Recovery from alcohol use disorder (AUD) is a dynamic process that often entails periods of drinking but has been defined primarily by abstinence. Recently, a broader interpretation of recovery was developed, including meeting the Diagnostic and Statistical Manual of Mental Disorders (DSM) remission criteria and improved psychosocial functioning. This new understanding of recovery has facilitated the development of novel theories and methodologies. This paper reviews a new theoretical perspective of recovery, Reinforcer Pathology, and two novel methodological approaches in light of this broader view of recovery. Using this theoretical framework as a foundation, we propose an alternative perspective to explain the recovery process as it relates to environmental factors and valuation of the future; we suggest that changing the environment in which substances are available (e.g., increasing non-alcohol-related activities) and extending one’s temporal window are associated with improved recovery outcomes (e.g., remission and quality of life). In this review, we discuss two novel methodological approaches. The first uses latent profile analysis to show that using a measure of Relative Reinforcement Value of Alcohol-Free Activities is associated with a greater likelihood of belonging to a high functioning/infrequent heavy drinking recovery profile. The second developed an online national sample and used an accelerated longitudinal design to study longer-term recovery of up to 12 years over a 5-year study period.
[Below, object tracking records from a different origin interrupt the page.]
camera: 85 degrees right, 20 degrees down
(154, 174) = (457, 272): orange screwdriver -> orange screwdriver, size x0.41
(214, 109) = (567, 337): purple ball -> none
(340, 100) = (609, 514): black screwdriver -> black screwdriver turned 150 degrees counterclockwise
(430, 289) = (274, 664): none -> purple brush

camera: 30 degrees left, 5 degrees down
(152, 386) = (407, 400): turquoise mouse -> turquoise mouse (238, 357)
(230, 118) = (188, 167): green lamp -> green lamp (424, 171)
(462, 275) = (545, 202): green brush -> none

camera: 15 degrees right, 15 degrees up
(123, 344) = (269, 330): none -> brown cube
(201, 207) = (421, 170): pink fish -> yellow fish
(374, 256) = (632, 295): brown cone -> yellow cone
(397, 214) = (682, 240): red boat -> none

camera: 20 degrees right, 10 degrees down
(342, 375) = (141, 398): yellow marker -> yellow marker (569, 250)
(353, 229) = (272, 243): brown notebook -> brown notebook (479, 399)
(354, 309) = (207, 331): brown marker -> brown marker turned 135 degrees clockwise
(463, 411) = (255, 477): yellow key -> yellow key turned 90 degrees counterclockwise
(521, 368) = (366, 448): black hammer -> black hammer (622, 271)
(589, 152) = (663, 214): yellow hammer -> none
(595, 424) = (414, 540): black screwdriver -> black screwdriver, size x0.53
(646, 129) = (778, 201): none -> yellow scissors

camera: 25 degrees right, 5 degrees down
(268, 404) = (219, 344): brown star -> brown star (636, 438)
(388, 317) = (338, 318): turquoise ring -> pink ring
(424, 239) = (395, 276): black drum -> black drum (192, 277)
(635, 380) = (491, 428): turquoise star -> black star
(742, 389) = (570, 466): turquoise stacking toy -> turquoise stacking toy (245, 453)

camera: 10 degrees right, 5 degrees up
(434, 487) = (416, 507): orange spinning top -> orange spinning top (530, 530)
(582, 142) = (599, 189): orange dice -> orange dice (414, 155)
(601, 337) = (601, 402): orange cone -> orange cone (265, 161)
Reinforcer Pathology theory, novel methods, and measures may further our understanding of recovery and begin to address critical questions for future studies. Subsequent randomized clinical trials should examine whether the suggested targets and interventions based on the theoretical model improve recovery outcomes prospectively. Measuring and promoting alcohol-free activity engagement may facilitate improved recovery outcomes, while novel methodologies permit an understanding of returning to use or remission across different recovery durations.